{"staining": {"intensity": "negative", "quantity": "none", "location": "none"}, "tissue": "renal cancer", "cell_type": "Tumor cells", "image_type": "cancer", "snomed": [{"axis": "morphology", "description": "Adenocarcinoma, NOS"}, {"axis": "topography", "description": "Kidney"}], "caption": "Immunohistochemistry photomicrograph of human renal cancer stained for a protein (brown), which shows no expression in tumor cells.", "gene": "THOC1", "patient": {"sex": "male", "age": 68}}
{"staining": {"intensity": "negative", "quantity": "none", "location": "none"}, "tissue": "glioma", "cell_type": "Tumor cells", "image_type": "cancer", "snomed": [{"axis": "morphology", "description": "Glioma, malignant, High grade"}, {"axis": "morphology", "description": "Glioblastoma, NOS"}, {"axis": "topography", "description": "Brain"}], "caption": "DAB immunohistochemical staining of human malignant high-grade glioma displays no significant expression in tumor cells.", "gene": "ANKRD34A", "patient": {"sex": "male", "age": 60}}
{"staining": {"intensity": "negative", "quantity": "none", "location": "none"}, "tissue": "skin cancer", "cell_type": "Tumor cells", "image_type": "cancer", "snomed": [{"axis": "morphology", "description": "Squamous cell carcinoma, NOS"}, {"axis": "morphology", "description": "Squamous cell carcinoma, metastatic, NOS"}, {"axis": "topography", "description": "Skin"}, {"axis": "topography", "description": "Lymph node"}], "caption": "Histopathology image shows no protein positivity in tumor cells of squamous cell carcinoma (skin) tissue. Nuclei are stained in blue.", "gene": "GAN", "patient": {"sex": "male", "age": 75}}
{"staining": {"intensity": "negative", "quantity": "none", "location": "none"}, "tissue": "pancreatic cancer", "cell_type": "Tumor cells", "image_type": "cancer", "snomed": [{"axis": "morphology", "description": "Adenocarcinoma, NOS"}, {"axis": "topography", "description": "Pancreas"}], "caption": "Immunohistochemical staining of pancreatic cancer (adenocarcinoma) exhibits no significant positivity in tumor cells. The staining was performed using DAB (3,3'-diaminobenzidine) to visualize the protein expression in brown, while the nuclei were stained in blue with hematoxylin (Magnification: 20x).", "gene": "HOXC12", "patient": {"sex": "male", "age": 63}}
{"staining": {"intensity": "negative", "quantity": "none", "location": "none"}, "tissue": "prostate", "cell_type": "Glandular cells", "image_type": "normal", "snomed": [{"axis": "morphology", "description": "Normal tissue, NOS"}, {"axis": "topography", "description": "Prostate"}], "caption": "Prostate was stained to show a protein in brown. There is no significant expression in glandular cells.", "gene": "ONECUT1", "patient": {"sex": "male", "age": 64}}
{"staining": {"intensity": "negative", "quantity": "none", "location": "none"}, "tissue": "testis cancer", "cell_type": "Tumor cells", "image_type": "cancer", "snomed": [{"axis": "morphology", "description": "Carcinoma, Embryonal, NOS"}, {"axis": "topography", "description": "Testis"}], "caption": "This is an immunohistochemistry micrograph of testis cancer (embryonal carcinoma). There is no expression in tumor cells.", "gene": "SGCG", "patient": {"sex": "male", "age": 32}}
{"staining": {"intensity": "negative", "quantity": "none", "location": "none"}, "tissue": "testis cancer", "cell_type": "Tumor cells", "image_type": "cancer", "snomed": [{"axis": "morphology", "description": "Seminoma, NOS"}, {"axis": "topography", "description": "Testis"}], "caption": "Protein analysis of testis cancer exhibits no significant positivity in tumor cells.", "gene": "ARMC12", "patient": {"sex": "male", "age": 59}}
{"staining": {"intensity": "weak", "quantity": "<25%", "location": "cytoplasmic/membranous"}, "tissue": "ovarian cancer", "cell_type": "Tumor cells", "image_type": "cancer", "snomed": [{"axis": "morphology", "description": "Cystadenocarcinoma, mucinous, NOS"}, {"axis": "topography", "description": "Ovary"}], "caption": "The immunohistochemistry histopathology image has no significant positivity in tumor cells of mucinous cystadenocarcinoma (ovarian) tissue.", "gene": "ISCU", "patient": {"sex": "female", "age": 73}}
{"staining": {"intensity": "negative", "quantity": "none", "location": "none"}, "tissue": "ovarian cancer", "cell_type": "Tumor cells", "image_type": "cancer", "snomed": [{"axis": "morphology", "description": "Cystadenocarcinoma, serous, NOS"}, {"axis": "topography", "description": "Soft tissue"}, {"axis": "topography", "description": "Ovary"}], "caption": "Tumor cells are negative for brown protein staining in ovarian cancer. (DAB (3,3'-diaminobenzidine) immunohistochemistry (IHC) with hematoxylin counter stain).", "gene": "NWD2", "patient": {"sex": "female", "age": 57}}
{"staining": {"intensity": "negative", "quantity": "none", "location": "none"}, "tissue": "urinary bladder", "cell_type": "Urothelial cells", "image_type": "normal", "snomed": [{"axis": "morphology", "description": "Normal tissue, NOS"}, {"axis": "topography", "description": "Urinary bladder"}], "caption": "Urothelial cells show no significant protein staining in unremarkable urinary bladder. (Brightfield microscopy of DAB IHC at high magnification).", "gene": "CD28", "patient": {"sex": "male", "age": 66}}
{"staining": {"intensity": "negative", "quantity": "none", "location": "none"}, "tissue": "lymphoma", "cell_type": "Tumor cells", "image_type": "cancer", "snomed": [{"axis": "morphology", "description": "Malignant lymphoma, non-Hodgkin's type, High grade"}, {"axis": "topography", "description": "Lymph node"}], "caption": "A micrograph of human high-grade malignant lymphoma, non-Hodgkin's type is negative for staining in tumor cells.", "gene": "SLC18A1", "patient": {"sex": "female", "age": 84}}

**TASK INSTRUCTIONS:**
What is the number of lines in the entries that include the string "testis"? Reply with that number alone.

**RESPONSE TO THE TASK:**
2